[Chart understanding data]
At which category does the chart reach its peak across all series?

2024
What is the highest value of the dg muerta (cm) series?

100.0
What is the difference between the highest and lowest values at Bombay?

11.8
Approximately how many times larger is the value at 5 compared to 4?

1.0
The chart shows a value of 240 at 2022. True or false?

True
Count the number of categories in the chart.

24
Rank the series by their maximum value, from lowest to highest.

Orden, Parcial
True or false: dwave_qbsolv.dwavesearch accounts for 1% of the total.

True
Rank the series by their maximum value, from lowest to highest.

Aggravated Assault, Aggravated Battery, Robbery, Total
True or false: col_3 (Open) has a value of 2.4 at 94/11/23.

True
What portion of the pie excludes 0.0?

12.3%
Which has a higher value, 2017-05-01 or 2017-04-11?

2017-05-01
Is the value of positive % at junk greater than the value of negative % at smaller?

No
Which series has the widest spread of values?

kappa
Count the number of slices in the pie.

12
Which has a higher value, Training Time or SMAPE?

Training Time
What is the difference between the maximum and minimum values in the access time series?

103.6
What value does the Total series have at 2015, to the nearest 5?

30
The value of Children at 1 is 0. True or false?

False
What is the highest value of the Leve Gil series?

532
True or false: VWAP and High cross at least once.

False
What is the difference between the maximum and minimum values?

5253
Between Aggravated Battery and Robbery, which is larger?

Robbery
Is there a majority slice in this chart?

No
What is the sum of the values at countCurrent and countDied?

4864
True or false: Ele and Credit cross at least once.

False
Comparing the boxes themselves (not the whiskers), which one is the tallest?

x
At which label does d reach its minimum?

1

Exercise goal:
Express the entries as a numbered list, from the start through the line that contains "What value does", and leave out the blank lines.

Response area:
1. At which category does the chart reach its peak across all series?
2. 2024
3. What is the highest value of the dg muerta (cm) series?
4. 100.0
5. What is the difference between the highest and lowest values at Bombay?
6. 11.8
7. Approximately how many times larger is the value at 5 compared to 4?
8. 1.0
9. The chart shows a value of 240 at 2022. True or false?
10. True
11. Count the number of categories in the chart.
12. 24
13. Rank the series by their maximum value, from lowest to highest.
14. Orden, Parcial
15. True or false: dwave_qbsolv.dwavesearch accounts for 1% of the total.
16. True
17. Rank the series by their maximum value, from lowest to highest.
18. Aggravated Assault, Aggravated Battery, Robbery, Total
19. True or false: col_3 (Open) has a value of 2.4 at 94/11/23.
20. True
21. What portion of the pie excludes 0.0?
22. 12.3%
23. Which has a higher value, 2017-05-01 or 2017-04-11?
24. 2017-05-01
25. Is the value of positive % at junk greater than the value of negative % at smaller?
26. No
27. Which series has the widest spread of values?
28. kappa
29. Count the number of slices in the pie.
30. 12
31. Which has a higher value, Training Time or SMAPE?
32. Training Time
33. What is the difference between the maximum and minimum values in the access time series?
34. 103.6
35. What value does the Total series have at 2015, to the nearest 5?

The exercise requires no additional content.